EXERCISE DESCRIPTION: Please give the whole listing again word for word, and drop any pictures it holds.

RECORDED INFORMATION:
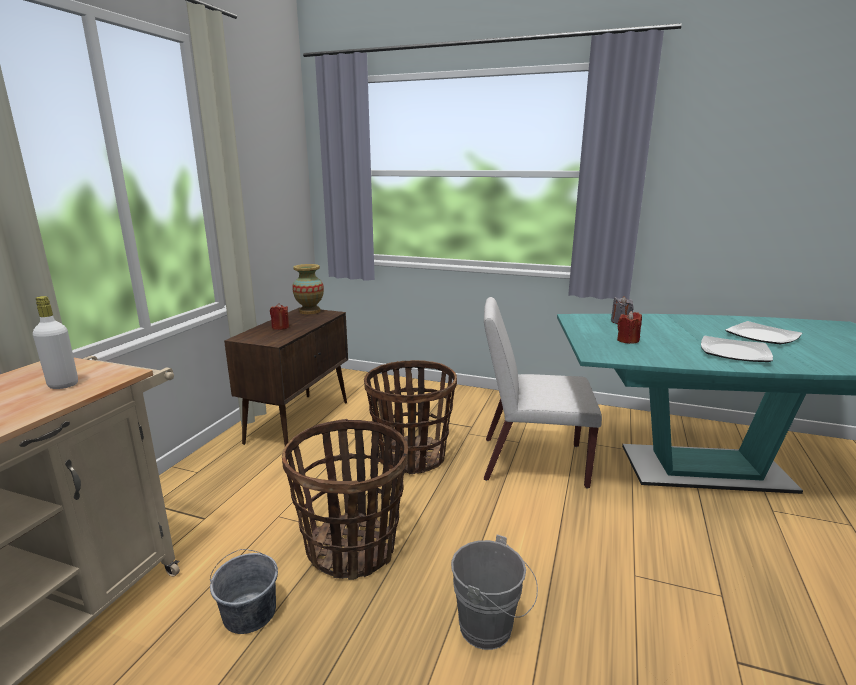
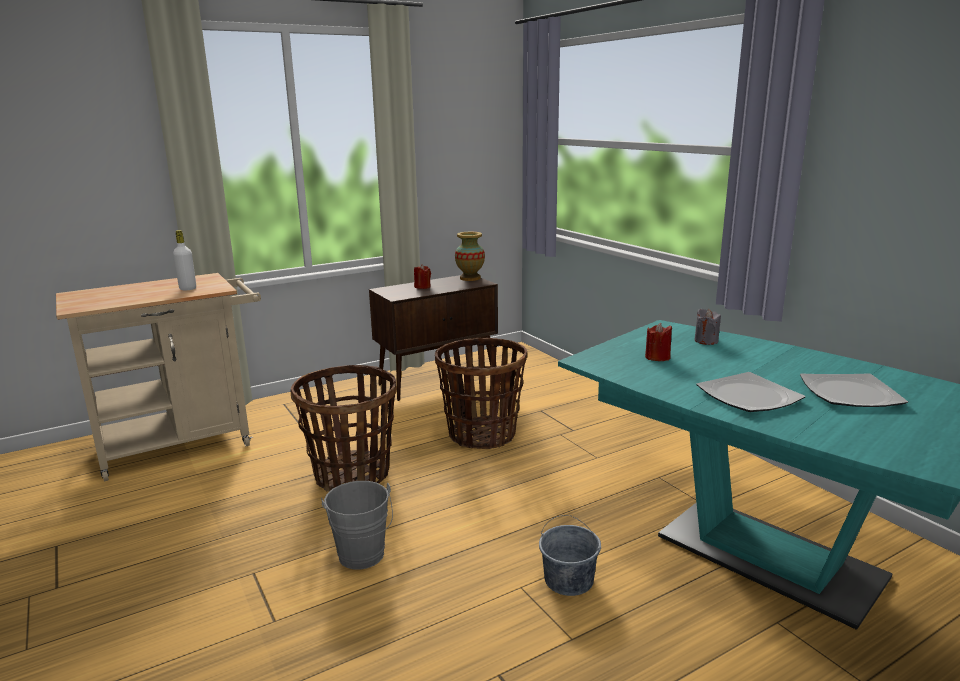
camera: 40 degrees right, 0 degrees up
grey bucket [210,549,278,634] -> grey bucket moved to [539,515,601,596]
white chair [484,297,602,488] -> none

COMPLETED EXERCISE:
camera: 40 degrees right, 0 degrees up
grey bucket [210,549,278,634] -> grey bucket moved to [539,515,601,596]
white chair [484,297,602,488] -> none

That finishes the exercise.